European colonists, arriving in a set of continents that had been inhabited for tens of thousands of years, by a set of cultures who used technology in a very different way from them, assumed that the land was not being used efficiently.
The new arrivals had ships that could cross oceans, they had horses, they had firearms, all of this alone would have amounted to the greatest Outside Context Problem in human history. But they were also carrying diseases that the indigenous people had no immunity to.
It could've gone the other way, Europeans could've been devastated by American bugs, but the draw fell in a different direction.
There's decent evidence that indigenous North American cultures had already encountered resource scarcity crisis, and that the survivors of that emergency had adjusted their relationship to the land accordingly.
So we see foreigners, showing up in a garden, that's been cultivated and sustained for millennia, newly emptied by plague, and they assume it's prepared for them by god.

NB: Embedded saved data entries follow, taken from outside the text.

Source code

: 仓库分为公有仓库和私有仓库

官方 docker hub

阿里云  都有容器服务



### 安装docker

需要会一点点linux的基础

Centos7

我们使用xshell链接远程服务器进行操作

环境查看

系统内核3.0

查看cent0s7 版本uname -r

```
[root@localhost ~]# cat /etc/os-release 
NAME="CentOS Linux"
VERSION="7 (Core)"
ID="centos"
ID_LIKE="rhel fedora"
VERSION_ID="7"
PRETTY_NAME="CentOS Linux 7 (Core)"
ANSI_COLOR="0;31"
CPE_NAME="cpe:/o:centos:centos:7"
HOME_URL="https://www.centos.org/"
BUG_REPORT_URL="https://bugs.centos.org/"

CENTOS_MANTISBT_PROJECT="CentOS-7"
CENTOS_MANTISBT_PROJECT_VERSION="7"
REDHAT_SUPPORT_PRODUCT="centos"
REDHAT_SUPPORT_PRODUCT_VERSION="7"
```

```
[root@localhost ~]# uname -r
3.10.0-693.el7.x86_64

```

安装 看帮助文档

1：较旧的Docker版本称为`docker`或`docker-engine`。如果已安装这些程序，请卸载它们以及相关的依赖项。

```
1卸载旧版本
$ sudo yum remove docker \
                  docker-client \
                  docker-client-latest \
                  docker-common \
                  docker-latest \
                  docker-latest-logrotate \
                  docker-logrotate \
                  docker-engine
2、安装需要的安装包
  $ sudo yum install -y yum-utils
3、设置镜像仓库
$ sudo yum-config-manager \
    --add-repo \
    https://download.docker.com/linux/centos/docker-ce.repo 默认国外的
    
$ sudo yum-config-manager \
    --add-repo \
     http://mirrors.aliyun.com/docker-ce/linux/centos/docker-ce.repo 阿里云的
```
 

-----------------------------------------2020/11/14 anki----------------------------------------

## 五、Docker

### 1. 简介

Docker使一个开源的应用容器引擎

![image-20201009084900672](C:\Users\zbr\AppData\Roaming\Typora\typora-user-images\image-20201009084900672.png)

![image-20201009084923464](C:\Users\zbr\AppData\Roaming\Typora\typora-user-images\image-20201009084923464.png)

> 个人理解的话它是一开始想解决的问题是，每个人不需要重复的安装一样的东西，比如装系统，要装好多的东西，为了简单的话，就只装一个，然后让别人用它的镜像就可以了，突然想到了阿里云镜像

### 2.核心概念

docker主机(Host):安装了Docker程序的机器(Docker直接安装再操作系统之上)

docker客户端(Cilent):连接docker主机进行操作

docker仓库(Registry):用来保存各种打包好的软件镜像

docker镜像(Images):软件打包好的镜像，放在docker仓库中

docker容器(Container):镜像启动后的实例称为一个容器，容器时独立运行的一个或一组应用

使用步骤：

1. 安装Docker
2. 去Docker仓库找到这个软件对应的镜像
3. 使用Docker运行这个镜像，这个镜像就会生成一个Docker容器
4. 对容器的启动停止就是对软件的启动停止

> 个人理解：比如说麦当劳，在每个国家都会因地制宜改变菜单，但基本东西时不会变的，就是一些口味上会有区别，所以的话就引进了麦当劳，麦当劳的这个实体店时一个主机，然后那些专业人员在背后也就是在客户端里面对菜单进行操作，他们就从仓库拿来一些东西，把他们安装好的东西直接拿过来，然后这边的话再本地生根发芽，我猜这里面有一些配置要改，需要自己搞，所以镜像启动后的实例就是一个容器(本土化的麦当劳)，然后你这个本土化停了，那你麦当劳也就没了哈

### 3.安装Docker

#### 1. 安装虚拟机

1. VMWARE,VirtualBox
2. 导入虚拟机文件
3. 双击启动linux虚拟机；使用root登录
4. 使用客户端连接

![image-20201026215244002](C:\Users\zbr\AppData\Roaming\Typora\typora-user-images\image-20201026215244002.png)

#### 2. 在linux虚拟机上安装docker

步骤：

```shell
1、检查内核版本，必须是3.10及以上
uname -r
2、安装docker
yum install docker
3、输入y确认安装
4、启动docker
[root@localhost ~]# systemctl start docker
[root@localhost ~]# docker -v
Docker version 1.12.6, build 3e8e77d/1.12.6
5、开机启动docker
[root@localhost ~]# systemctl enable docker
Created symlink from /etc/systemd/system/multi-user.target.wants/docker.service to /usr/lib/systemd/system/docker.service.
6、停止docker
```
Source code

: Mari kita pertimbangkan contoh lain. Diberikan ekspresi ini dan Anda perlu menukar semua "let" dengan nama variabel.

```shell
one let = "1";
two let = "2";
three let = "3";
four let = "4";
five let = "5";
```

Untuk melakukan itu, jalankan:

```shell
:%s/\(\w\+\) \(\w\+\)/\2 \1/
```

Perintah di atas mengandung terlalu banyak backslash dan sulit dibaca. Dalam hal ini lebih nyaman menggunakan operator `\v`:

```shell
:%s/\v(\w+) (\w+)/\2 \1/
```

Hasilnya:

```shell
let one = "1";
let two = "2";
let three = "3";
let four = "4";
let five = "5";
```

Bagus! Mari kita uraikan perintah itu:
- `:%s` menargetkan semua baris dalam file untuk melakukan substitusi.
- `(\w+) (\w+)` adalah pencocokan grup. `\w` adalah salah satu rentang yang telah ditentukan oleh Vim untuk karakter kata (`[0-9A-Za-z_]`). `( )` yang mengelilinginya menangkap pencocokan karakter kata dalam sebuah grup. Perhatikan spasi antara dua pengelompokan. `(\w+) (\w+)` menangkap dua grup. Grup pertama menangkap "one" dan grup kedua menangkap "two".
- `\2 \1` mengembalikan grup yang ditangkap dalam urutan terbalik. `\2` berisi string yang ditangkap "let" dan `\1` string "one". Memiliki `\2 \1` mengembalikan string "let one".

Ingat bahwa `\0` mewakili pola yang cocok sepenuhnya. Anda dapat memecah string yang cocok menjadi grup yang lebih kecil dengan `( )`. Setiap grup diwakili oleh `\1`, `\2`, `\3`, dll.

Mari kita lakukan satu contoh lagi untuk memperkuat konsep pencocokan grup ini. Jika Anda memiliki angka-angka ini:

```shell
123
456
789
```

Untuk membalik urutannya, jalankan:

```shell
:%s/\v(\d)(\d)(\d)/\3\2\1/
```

What could possibly go wrong?
Well, these settlers would spend the next several centuries spreading out across this "New World," maximizing the exploitation of every resource in the immediate term, with no plan for the future, and marginalizing anyone with knowledge about how this world actually worked.
And here we find ourselves, hot, angry, scared. We (white North Americans) battling a disease we should understand but refuse to engage with, looking at ecologies and supply chains breaking down.
Welcome to Turtle Island. Happy Indigenous Peoples Day.